• Collection entries
----------

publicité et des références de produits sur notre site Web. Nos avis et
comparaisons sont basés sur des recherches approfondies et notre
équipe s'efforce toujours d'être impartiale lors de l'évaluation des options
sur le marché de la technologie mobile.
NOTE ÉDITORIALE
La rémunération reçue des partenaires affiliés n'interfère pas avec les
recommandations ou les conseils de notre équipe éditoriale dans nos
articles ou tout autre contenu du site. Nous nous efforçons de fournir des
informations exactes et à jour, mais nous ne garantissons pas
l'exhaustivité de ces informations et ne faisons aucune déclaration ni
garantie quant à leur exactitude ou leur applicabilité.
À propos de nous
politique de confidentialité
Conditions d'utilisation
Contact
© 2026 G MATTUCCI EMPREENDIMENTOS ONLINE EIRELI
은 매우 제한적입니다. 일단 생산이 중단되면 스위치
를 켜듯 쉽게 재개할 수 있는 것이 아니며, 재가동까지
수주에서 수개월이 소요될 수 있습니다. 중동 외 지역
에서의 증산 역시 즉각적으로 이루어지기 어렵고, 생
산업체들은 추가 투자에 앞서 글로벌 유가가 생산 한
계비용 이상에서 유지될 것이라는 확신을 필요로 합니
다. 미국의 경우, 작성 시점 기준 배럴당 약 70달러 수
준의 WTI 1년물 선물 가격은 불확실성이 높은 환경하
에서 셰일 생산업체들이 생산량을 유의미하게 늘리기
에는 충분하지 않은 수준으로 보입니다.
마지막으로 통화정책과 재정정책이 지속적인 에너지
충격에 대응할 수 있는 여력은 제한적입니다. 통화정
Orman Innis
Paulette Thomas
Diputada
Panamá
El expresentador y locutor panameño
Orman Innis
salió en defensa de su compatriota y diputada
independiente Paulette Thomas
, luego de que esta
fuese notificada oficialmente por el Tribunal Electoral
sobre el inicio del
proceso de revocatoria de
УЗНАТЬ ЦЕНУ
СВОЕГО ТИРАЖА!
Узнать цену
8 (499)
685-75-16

----------

• What to produce
Pick out every line in the listing that contains the string "informations", and copy each of those lines in full.

• Reply
informations exactes et à jour, mais nous ne garantissons pas
l'exhaustivité de ces informations et ne faisons aucune déclaration ni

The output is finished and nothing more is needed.